Source passage:
This unprecendented move means the USA as the first major superpower in the world to pull out from the agreement, joining only Syria and Nicaragua as the countries in the United Nations not acceding to the Paris Agreement.

With the USA pulling out of the Paris Agreement, it sparked a whole debate again on whether climate change is real, and is it an issue that we should be wary of.

Because if even the leader of the free world doesn’t seem to believe in climate change, then is it something that we should concern ourselves with?

Even the Malaysian Climate Change Group has spoken out against President Trump’s decision, calling it “unethical and immoral”.

Meanwhile in Malaysia, perhaps due to our year round hot and humid weather, many of us seem not to really care about global warming, especially in the grassroots level. Maybe it is because in Malaysia, the effect of global warming is not so apparent as other countries.

Short exercise 1:
According to the passage on the U.S. withdrawal from the Paris Agreement, which two countries were the only others in the United Nations not acceding to the agreement?
Short exercise 2:
Update the passage on the U.S. withdrawal from the Paris Agreement between "With the USA" and "concern ourselves with?", inclusive, changing "debate" to "discussion".

Records:
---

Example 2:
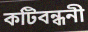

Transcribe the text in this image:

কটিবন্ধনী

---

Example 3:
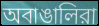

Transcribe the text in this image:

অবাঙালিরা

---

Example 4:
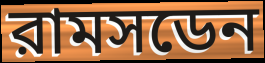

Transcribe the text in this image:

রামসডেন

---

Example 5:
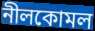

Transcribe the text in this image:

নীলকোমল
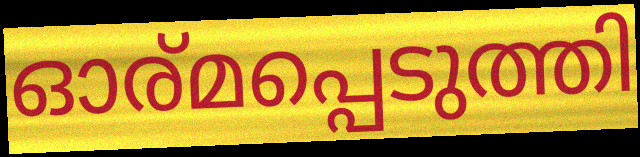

...

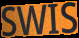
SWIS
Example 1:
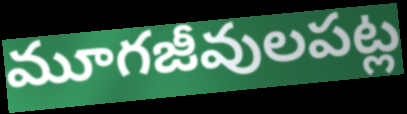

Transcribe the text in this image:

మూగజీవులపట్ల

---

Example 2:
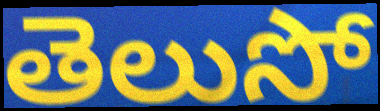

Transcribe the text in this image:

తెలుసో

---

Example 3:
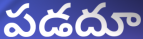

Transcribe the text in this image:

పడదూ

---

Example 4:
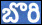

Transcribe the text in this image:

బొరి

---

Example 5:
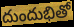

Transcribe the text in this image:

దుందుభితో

...

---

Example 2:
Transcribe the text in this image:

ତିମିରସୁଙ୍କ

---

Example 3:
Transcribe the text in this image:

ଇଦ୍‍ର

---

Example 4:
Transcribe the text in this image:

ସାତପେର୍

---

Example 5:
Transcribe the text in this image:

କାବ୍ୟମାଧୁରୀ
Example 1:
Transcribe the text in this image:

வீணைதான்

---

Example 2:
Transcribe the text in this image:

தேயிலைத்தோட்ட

Expected answer 1:
Syria and Nicaragua.

Expected answer 2:
With the USA pulling out of the Paris Agreement, it sparked a whole discussion again on whether climate change is real, and is it an issue that we should be wary of.

Because if even the leader of the free world doesn’t seem to believe in climate change, then is it something that we should concern ourselves with?